Strangely enough, the first European visitors did not appreciate the beauty: they would have given their entire fortunes to get out of the Skeleton Coast, preferably alive.
One of the most common adjectives used in connection with the Skeleton Coast is ‘treacherous’. Conditions off the coastline are absolutely foul: gale force winds and heavy surf are normal. Apparently this affects the thought-processes of mariners and, instead of heading away from the coast line, they try to get as close as possible, occasionally running aground and providing interesting stories for writers such as well-known Namibian author, photographer and Skeleton Coast explorer, Amy Schoeman, as well as adventure writers such as Wilbur Smith and Geoffrey Jenkins.
The biggest attraction of the Skeleton Coast is probably not the fact that it is a ‘beautiful’, ‘isolated’, ‘untouched’, ‘pristine’ ‘desert wilderness’ that borders ‘the mighty Atlantic’ in which you can ‘find your soul’ by ‘experiencing the power of nature’ and ‘discovering the Land God Made in Anger’. In fact, everyone really wants to see the shipwrecks and walk on the same ground where other people had adventures.
The most famous wreck, and story, is that of the Dunedin Star. Just in case you are one of the six or seven people on earth who aren’t familiar with the story, here it is again…
On 29 November 1942, the Blue Star Liner, Dunedin Star, heading for the Middle East, and carrying passengers, as well as munitions for World War II, ran aground off the Skeleton Coast. The crew managed to get off a distress signal which was received in the port of Walvis Bay to the south.
The environment was anything but friendly: hot in the day, cold at night, very dry with no friendly little villages to take in the survivors and give them mugs of hot chocolate or medicinal brandy. Everyone was very concerned.
A tug, the Sir Charles Elliot, was dispatched, but ran aground before it reached the Dunedin Star. Two of its crew members jumped overboard but were drowned before they could reach the shore.
A bomber was sent from the Cape of Good Hope to land with supplies and water for the survivors who had made it to shore. It landed, but got stuck in loose sand when trying to take off. A second bomber was sent to replenish supplies. As it did not land, merely dropped its supplies, it had no problems at the site of the wreck. Instead it crashed into the ocean on the way back. Three crewmen made it to shore and began their long walk.
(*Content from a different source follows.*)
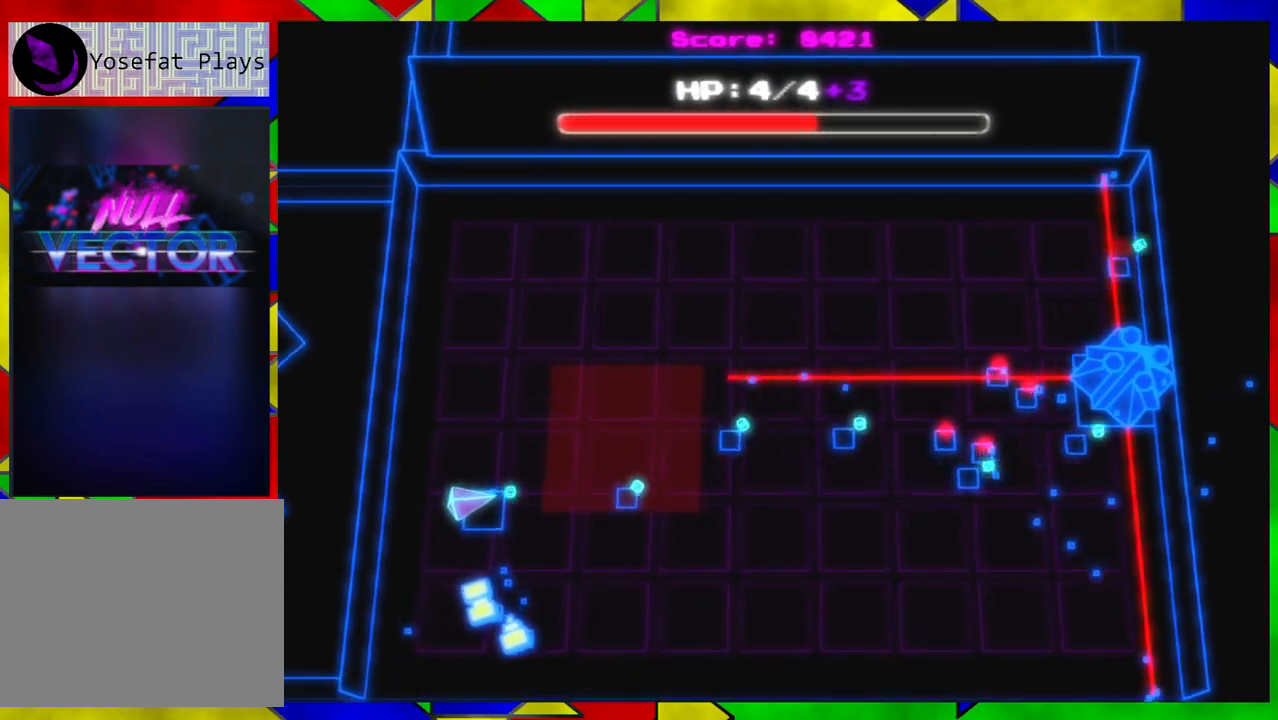
{"buttons": [], "left_stick": "down-right", "right_stick": "up-right", "events": [[133, "left_stick", "down"], [267, "left_stick", "down-right"], [317, "right_stick", "up-right"]]}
A ship called the Nerina made it to the site, but only managed to pick up 29 survivors. This left 63 on site. A convoy was dispatched from Windhoek but, to the best of my knowledge, had major vehicle difficulties and had to return. A second convoy was sent off. This made it to within three kilometers of the survivors. They trudged the rest of the way. One wonders what the survivors had to say when they saw their rescuers arrive on foot. On the way back, they also collected the airman who had swum to shore from the bomber that crashed into the ocean.
The survivors made it back safely some 26 days later, arriving in Windhoek on Christmas Eve. Apparently, you can still see some of the cargo. I have not seen this myself, but have seen the memorial to the crew members of the tug, Sir Charles Elliot.
In addition to this, there are a number of other wreck sites worth seeing. Up until well into the last century, the place seems to have been a magnet for shipping disasters, hence its exciting name.
Dangerous places make the world a more interesting place, so instead of heading out to the Middle East and seeing places where battles were recently fought and will probably be fought again in the very near future, the Skeleton Coast is a destination that is interesting without being stupid.
There is a lot of adventure to imagine, enough hardship to make it a great story without coming back scarred, the beauty is a huge plus and it has the wonderful benefit of not being of any geopolitical significance or a future war zone.